▶ [Exercise aim]:
Convert the text lines in the records below into a JSON array of strings, one string per line, omitting any blank lines.

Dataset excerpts

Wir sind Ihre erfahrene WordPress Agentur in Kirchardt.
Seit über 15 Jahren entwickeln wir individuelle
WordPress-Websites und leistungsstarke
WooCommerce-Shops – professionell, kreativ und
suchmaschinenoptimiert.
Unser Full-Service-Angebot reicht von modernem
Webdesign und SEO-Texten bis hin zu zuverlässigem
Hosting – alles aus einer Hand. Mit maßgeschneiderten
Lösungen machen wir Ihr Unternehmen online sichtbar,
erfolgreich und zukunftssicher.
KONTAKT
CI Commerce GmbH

▶ [Answer to this exercise]:
[
  "Wir sind Ihre erfahrene WordPress Agentur in Kirchardt.",
  "Seit über 15 Jahren entwickeln wir individuelle",
  "WordPress-Websites und leistungsstarke",
  "WooCommerce-Shops – professionell, kreativ und",
  "suchmaschinenoptimiert.",
  "Unser Full-Service-Angebot reicht von modernem",
  "Webdesign und SEO-Texten bis hin zu zuverlässigem",
  "Hosting – alles aus einer Hand. Mit maßgeschneiderten",
  "Lösungen machen wir Ihr Unternehmen online sichtbar,",
  "erfolgreich und zukunftssicher.",
  "KONTAKT",
  "CI Commerce GmbH"
]